A los asesinatos de candidatas se sumaron otras manifestaciones de violencia de género detectadas en el proceso electoral, como lenguaje sexista, insultos, minimización o exclusión, discriminación por raza y género, amenazas y violencia física. De acuerdo con la Observatoria, estos tipos de violencia contra las candidatas “fueron ejercidos, en su mayoría, por medios de comunicación, candidatos, partidos y hasta ciudadanos mediante plataformas digitales o redes sociales. Incluso, se mencionó el caso de Puebla, que ocupa el primer lugar en reportes por lenguaje sexista y uso inequitativo de tiempo en medios comunicación y redes sociales, donde se detectó un embate por parte el gobierno estatal contra las mujeres candidatas. Los estados que le siguen a Puebla en este tipo de agresiones contra las candidatas son Yucatán, Michoacán, Ciudad de México y Veracruz”.
Aun con la entrada en vigor de la reforma a 10 artículos de la Constitución Política en junio de 2019, que establecen paridad en todos los cargos de decisión para mujeres y hombres, la legislación -aunque robusta- nos ha venido mostrando que no es suficiente si lo que caracteriza a nuestros entornos es una cultura de la impunidad y del incumplimiento de las leyes. En sociedades como la mexicana donde prevalece además una cultura machista, de privilegios y dominación masculina, la competencia electoral en términos de género suele estar acompañada por el fenómeno del acoso y violencia política de género, como ha sucedido en las elecciones recientes. Esta expresión de la violencia de género en el espacio político siguen siendo, sin duda, el principal desafío para garantizar los derechos políticos y los derechos humanos de las mujeres. Sin su erradicación, se debilita la posibilidad de una participación plena de las mujeres y la paridad en el ámbito político concebida como medida definitiva orienta a la reformulación del poder político y como condición indispensable para el adecuado funcionamiento de la democracia, el crecimiento y desarrollo próspero de nuestro país.

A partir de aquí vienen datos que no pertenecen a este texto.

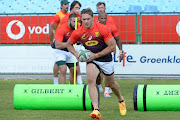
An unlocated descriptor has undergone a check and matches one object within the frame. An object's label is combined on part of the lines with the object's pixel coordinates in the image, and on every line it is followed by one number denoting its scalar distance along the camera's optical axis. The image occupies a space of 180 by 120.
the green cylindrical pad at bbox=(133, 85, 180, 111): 13.70
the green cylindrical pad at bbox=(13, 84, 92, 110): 14.10
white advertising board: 27.22
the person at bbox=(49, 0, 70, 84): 19.39
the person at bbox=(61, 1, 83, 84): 18.81
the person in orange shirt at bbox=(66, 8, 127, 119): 12.60
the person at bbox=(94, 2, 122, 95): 18.62
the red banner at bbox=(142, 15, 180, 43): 28.09
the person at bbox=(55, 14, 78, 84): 18.06
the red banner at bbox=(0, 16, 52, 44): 28.94
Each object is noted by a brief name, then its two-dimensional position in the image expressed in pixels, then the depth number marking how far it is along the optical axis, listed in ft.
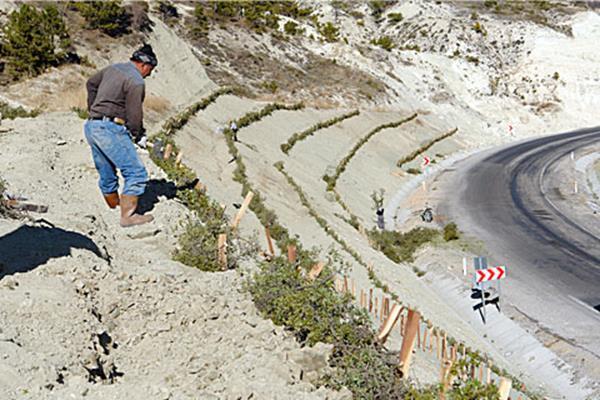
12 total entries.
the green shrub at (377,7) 287.65
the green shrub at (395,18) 265.54
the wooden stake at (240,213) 33.33
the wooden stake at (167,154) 46.08
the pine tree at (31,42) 86.02
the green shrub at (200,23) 159.74
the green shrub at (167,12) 159.63
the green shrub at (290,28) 202.28
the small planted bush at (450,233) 85.61
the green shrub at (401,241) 78.23
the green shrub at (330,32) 210.18
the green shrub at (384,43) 221.83
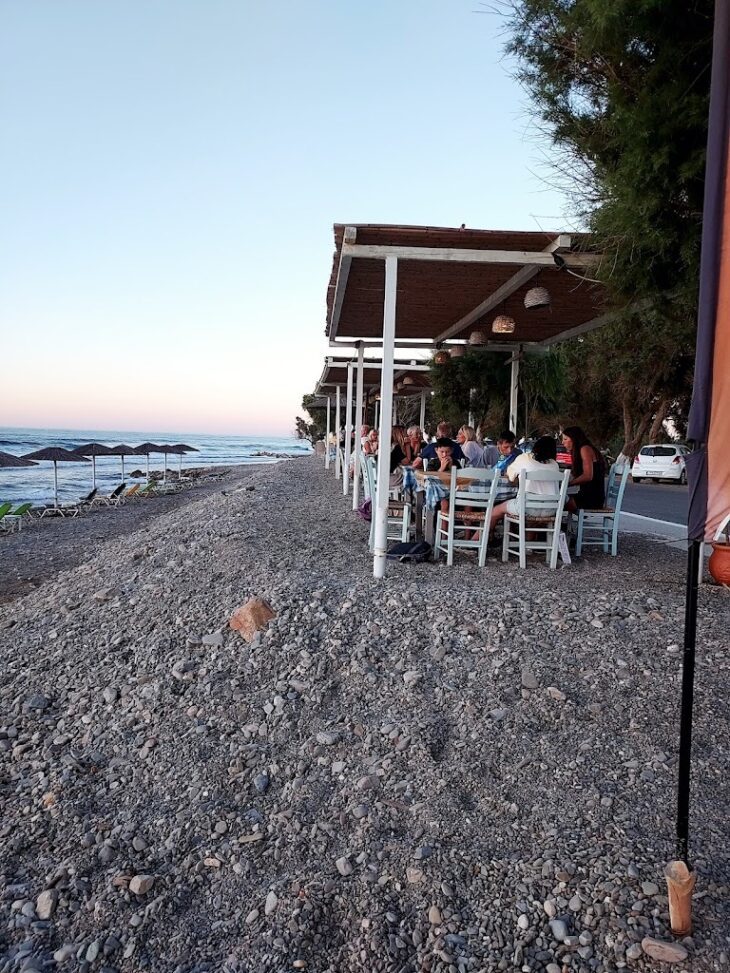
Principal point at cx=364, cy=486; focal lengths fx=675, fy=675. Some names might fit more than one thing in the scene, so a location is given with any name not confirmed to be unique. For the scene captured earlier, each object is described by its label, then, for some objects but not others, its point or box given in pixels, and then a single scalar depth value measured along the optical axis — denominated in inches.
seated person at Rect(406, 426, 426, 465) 358.6
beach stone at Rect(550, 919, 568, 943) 81.2
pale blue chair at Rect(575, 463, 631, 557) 245.9
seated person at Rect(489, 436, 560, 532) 215.5
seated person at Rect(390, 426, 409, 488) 354.1
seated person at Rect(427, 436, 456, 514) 269.0
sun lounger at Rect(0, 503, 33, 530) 555.8
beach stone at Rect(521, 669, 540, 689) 133.2
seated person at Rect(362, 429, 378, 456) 386.9
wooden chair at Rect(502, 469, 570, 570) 212.5
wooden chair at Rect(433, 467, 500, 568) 214.5
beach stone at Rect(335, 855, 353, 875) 93.7
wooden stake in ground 77.0
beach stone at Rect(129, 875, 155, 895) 92.3
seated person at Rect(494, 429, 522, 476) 291.7
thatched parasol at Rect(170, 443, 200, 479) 1028.7
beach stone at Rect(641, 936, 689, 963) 76.5
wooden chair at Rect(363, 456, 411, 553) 242.4
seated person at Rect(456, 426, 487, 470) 327.0
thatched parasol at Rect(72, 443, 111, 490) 716.0
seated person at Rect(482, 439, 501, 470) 343.2
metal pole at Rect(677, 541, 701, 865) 73.0
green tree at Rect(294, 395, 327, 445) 1783.7
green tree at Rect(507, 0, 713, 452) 145.7
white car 825.5
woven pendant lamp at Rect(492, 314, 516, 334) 285.1
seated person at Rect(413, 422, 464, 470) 284.7
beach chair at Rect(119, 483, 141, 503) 823.3
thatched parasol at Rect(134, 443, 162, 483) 902.4
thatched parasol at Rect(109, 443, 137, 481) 750.1
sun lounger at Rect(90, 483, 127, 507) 749.9
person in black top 248.7
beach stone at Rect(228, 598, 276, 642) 159.6
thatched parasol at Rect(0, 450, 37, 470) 568.2
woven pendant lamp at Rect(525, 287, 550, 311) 226.8
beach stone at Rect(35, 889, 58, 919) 89.5
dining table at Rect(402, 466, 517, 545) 226.4
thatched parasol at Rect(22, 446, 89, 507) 660.1
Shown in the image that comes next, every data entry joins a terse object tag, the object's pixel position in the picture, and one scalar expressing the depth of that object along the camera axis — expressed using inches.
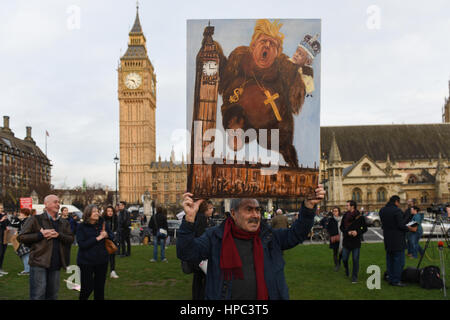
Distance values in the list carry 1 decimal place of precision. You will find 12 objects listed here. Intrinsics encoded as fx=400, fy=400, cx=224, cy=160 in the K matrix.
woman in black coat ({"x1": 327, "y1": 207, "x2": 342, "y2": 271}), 430.9
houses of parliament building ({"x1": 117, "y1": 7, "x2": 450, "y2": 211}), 2306.8
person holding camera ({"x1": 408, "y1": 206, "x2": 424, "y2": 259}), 528.1
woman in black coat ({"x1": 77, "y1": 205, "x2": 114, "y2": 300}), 236.8
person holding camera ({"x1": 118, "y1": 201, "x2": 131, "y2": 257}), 522.5
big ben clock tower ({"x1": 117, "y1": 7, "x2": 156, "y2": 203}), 3902.6
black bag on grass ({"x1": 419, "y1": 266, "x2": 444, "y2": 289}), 329.4
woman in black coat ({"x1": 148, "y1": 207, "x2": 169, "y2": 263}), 488.1
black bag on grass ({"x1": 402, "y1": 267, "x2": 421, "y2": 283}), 349.2
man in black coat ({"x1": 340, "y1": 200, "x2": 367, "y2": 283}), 364.5
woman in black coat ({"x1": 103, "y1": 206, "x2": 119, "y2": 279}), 396.2
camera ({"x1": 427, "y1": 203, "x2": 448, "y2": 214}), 359.1
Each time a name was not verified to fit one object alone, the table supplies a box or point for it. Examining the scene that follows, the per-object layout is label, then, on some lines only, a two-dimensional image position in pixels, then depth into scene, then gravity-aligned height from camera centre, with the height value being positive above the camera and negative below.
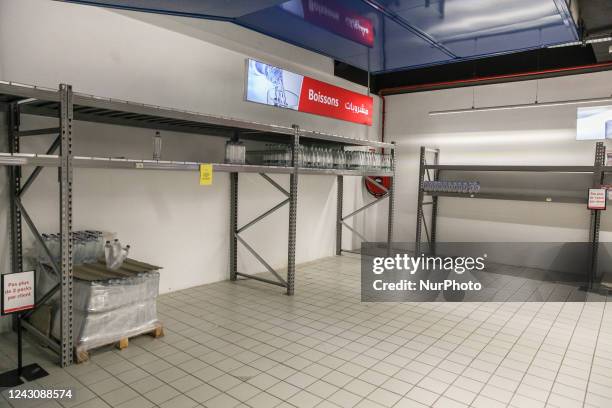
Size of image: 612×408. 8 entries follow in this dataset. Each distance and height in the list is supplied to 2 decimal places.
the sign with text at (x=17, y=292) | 2.46 -0.73
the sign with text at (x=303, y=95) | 4.87 +1.15
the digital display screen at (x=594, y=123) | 5.76 +0.90
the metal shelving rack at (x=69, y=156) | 2.70 +0.13
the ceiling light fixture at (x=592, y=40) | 4.03 +1.46
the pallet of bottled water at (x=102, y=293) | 2.98 -0.91
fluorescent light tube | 5.67 +1.18
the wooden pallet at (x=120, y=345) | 2.90 -1.29
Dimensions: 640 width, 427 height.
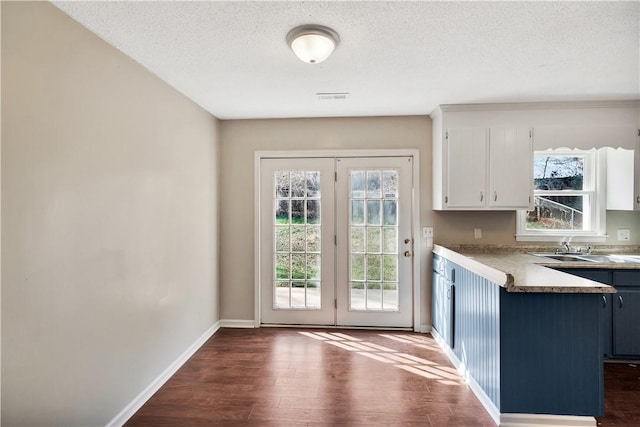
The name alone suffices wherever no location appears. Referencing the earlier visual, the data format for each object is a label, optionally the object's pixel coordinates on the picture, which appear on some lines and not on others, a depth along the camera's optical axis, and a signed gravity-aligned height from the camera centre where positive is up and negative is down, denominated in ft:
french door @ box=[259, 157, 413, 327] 11.76 -1.19
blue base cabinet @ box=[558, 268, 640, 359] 8.84 -2.82
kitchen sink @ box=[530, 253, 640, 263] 9.44 -1.53
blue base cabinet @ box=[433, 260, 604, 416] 6.27 -2.86
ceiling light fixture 5.84 +3.10
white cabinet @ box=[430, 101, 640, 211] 9.96 +2.10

En México, en la región y a nivel internacional se han venido desarrollando y adoptando diversas acciones orientadas a abordar la problemática del acoso y/o violencia política contra las mujeres que tienen como principal objetivo el visibilizar, desnaturalizar, prevenir, sancionar y erradicar esta problemática. Muchas de estas acciones son prácticas inspiradoras, prometedoras, innovadoras que es relevante conocer para generar las propias y de acuerdo a los contextos específicos donde se pretende actuar para erradicar la violencia política. Valga aquí mencionar tan solo algunas de las ya probadas en diversas latitudes: diseñar e implementar políticas de formación en todos los niveles del Estado con la finalidad de visibilizar y desnaturalizar la violencia política de género; dar seguimiento y revisar el acceso a la educación, especialmente la educación superior de mujeres rurales, indígenas, desplazadas, entre otras; aplicar enfoques multisectoriales para la prevención del acoso político y de la violencia política por motivos de género; incluir a los hombres en el empoderamiento de las mujeres en la política a todo nivel; crear un ambiente que permita presentar el tema del acoso político y de la violencia política en un debate público y parlamentario; incentivar políticas, proyectos de ley o reformas sobre acoso político o violencia política y, una vez establecidos, garantizar el cumplimiento por parte de las instituciones correspondientes; y, crear redes que promuevan la participación y el liderazgo político de las mujeres y la transversalización de género en las agendas públicas que habrán de trabajar, impulsar y traducir en hechos.